Abstract
BACKGROUND:
News coverage in popular media can shape public perspectives on occupational issues. Few studies exist concerning how occupational injury and fatality are represented in the news.
OBJECTIVES:
This study examined how injuries, fatalities and worker characteristics were represented in newspapers compared with official government statistics. It also examined what individuals or organizations were most often included by reporters to provide interpretations of injuries and fatalities.
METHODS:
Quantitative content analysis was used to examine 304 newspaper articles from between 2007 and 2012 representing the nine most populous cities in the province of Ontario, Canada.

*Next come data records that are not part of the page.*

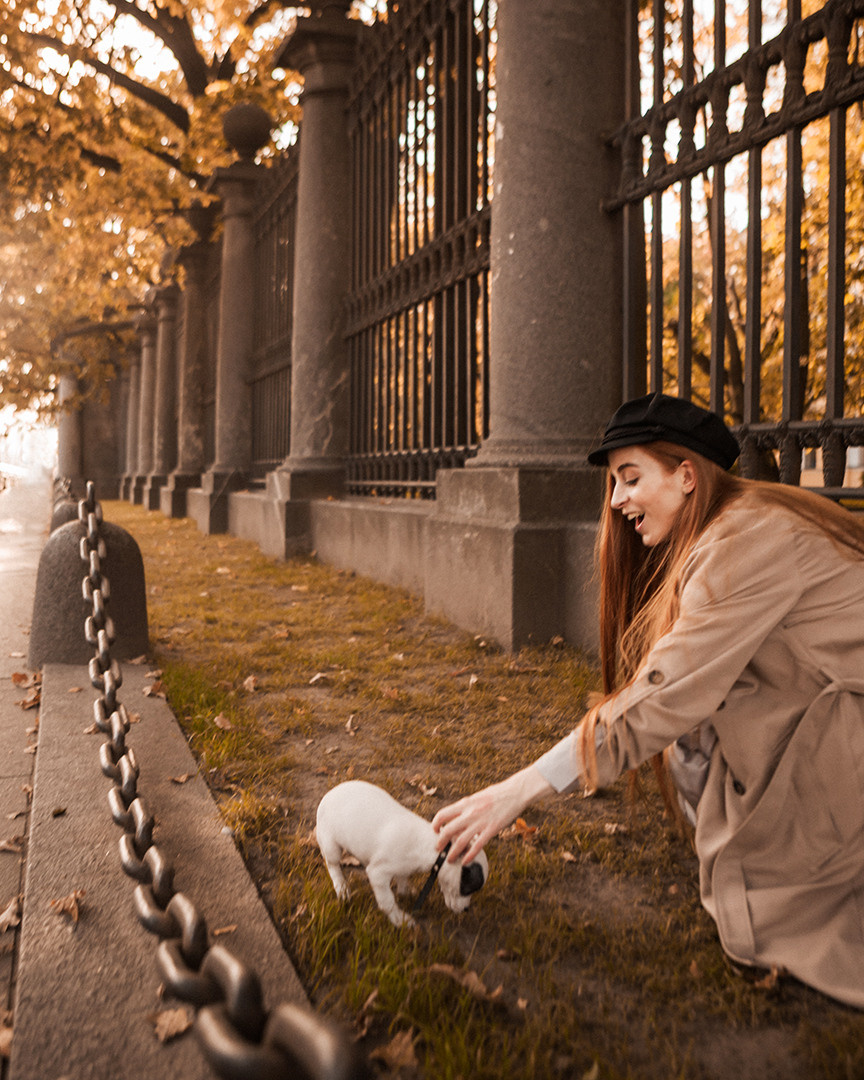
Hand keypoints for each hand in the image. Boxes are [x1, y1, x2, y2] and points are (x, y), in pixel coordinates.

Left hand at [431, 766, 553, 863]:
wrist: (515, 792)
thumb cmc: (497, 794)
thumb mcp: (477, 797)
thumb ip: (467, 807)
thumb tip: (458, 817)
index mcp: (465, 803)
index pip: (442, 814)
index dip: (435, 824)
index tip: (435, 831)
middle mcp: (470, 813)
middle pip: (448, 830)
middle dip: (440, 842)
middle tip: (438, 849)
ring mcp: (480, 822)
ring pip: (460, 841)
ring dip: (452, 853)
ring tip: (449, 860)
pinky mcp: (492, 829)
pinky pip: (477, 845)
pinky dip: (469, 855)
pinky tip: (465, 861)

Government data came from reports compiled by the Workplace Safety and Insurance Board (WSIB) of Ontario.
RESULTS:
Compared to workers’ compensation board records, physical characteristics of injuries and fatalities were skewed toward the acute traumatic. Women were dramatically underrepresented in newspaper articles. Age distributions were represented. Goods-producing, transportation and resource extraction occupations were overrepresented while services were underrepresented. Worker voices were largely absent in newspaper accounts compared with law enforcement, the State and management.
CONCLUSIONS:
How workplace injury and fatality are framed, and who contributes to these frames, serves to shape public interpretations of occupational injury and fatality and how occupational health and safety issues might be addressed in the future.